There are unique things happening within the region that cannot be tackled with templates from Europe or the U.S.
Quote from Siew Hoon Yeoh, founder of Web in Travel, in an article on PhocusWire this week.
To win with online travel in Asia, go local (or go home)
At the most extreme end of the analysis, it could be leveled in some quarters that there was an element of colonialism involved when it came to previous attempts by western brands to "move in on APAC."
The introduction of digital processes and the mass-consumerism of travel in North America and Europe could easily be supplanted in markets that were deemed behind both in terms of web adoption and ability/desire to travel.
This, as we know, didn't work out as perhaps originally planned.
Now the digital travel economy is in a different place, figuratively and perhaps geographically, with consumer behavior recognized as not being acceptable for a one-size-fits-all strategy.
Regional differences and behavioral considerations are far more important to any brand trying to capture a market as diverse as Asia Pacific than simply dropping a model in and expecting similar results to those back in the domestic or regional markets in the West.
Where perhaps the longer-term strategies have come into play is at a corporate level, rather than the consumer-facing pushes from Western travel groups.
Sure, replicating and installing a brand name and service into a country (with the aforementioned consideration for regional variations) is one strategy, but figuring out the bigger picture is where the smart money goes.

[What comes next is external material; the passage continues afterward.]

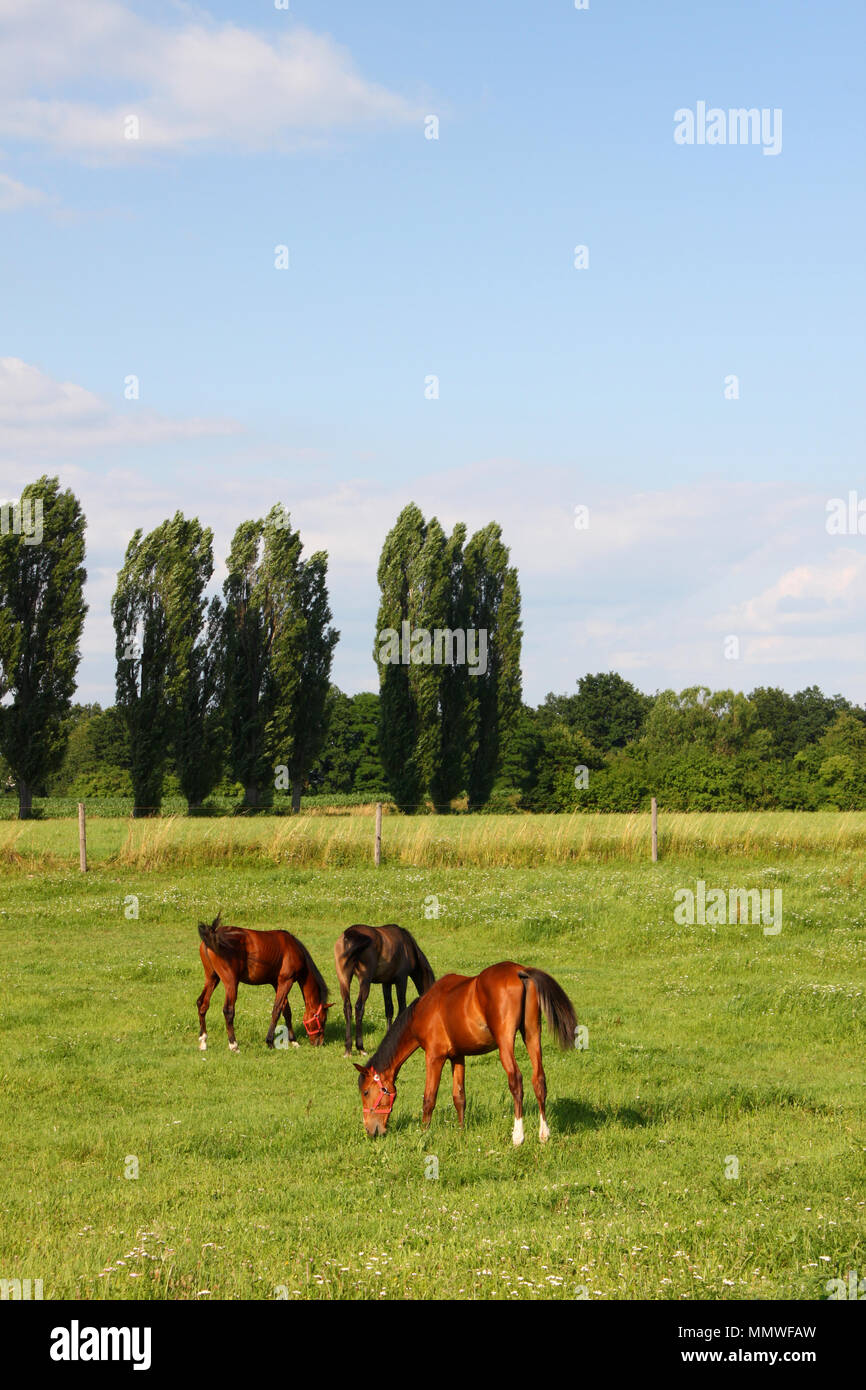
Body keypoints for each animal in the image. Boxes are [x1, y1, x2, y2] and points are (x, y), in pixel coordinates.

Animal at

Booking Holdings is a case in point. It is making a concerted effort to grow Booking.com in some key Asia Pacific markets (despite having its Agoda brand in good positions in many countries), but it also realizes that this is probably not enough.
It made massive investments in Ctrip, just at the right time, giving it a stake in a business that has, some might argue, a far higher chance of growing to the scale in China and beyond that Booking.com ever achieved in Europe.
At a macro level, these strategic moves say far more about where the focus is in terms of "winning in APAC" than simply mirroring existing brands or processes that are deemed the champions of their home markets.